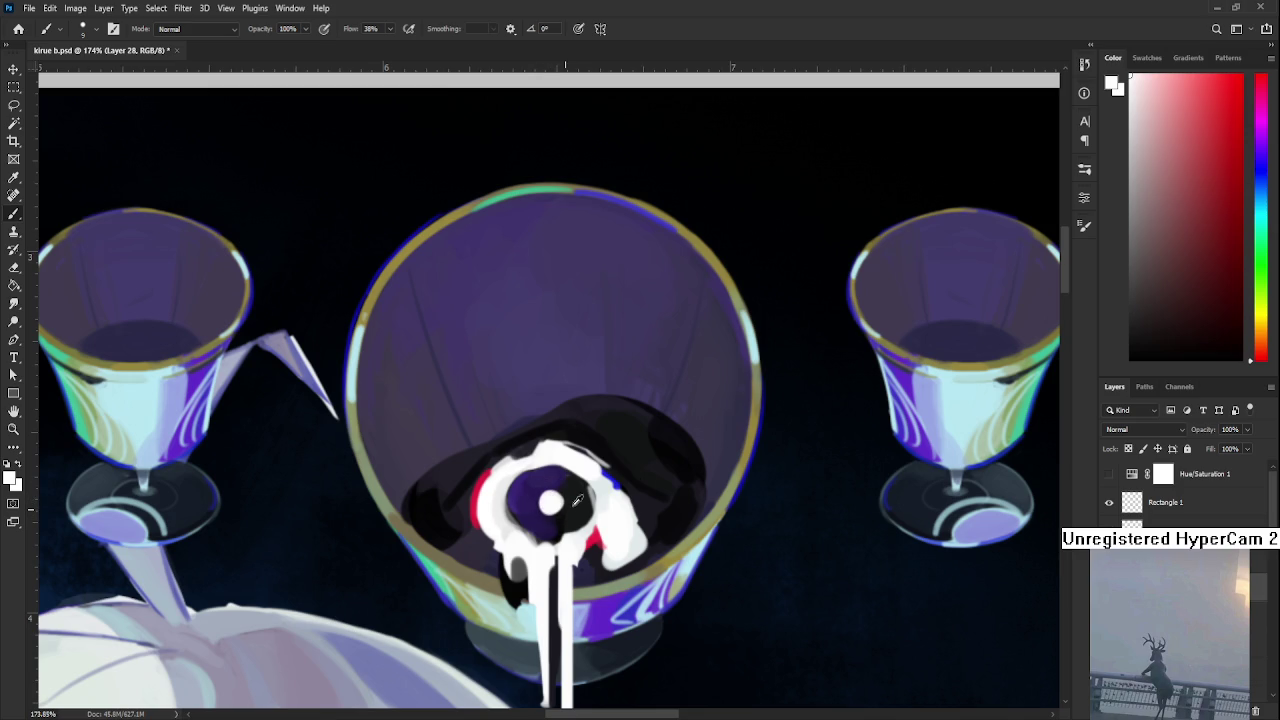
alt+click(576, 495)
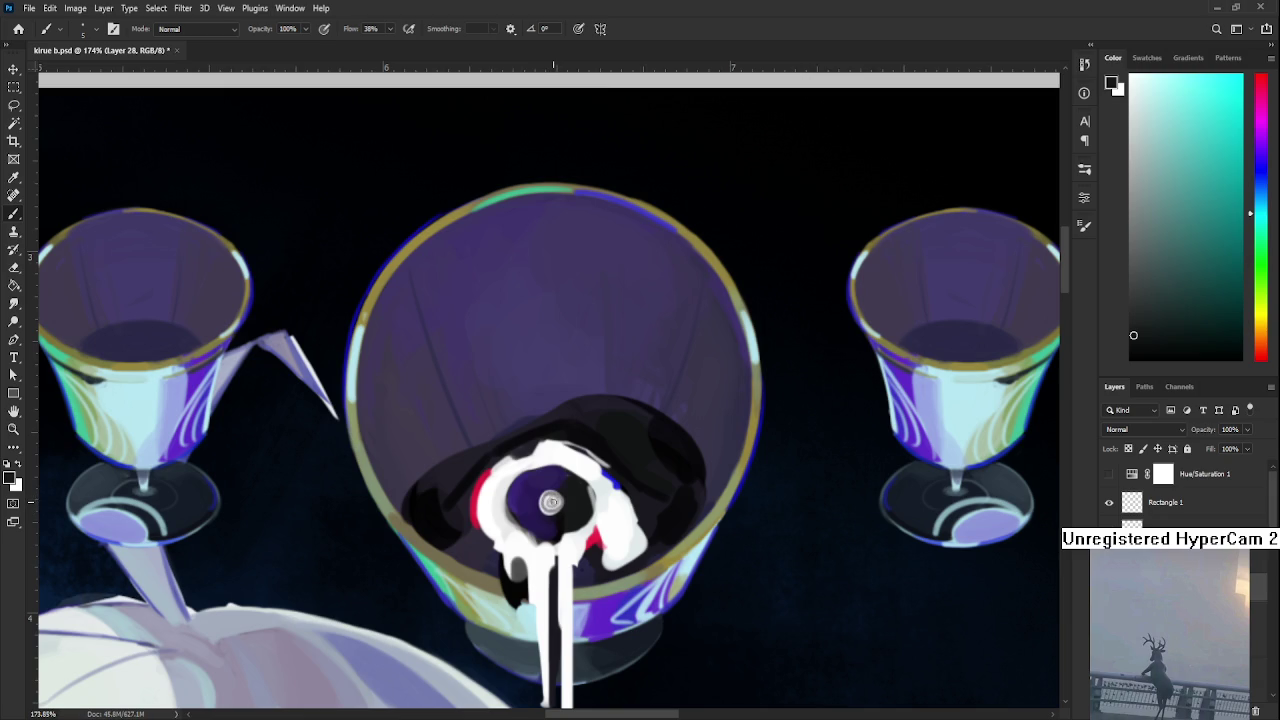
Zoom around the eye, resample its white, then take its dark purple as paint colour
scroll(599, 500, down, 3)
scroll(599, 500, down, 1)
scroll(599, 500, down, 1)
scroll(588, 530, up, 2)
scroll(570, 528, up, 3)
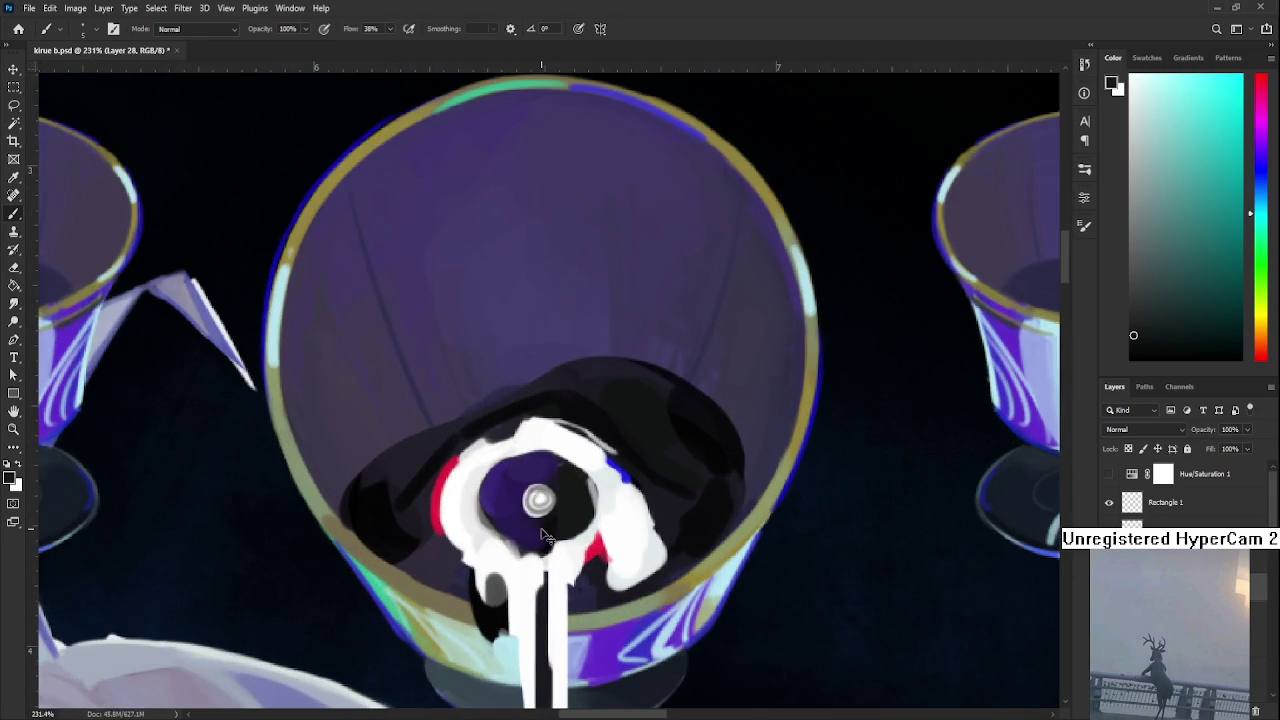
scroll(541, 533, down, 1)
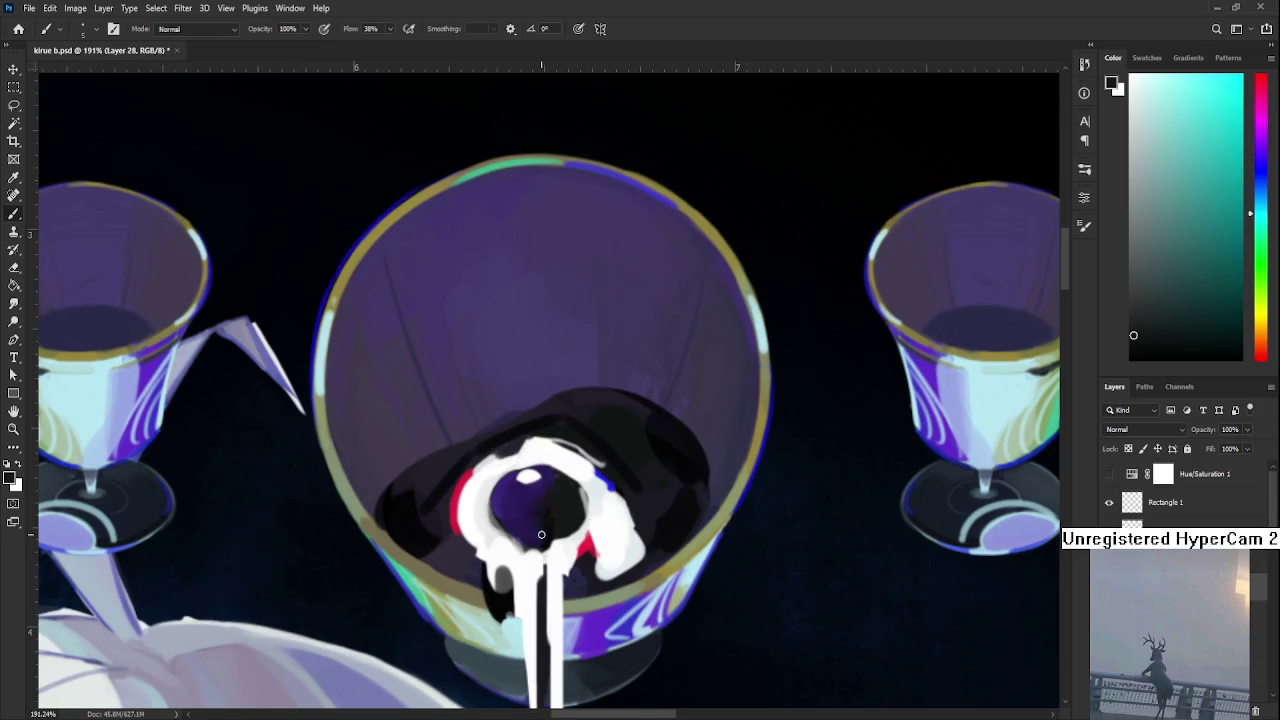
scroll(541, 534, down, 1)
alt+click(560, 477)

====

■ **EXERCISE AIM**: From the lines above, copy those that contain the word "scroll".

■ **SOLUTION TO THIS TASK**:
scroll(599, 500, down, 3)
scroll(599, 500, down, 1)
scroll(599, 500, down, 1)
scroll(588, 530, up, 2)
scroll(570, 528, up, 3)
scroll(541, 533, down, 1)
scroll(541, 534, down, 1)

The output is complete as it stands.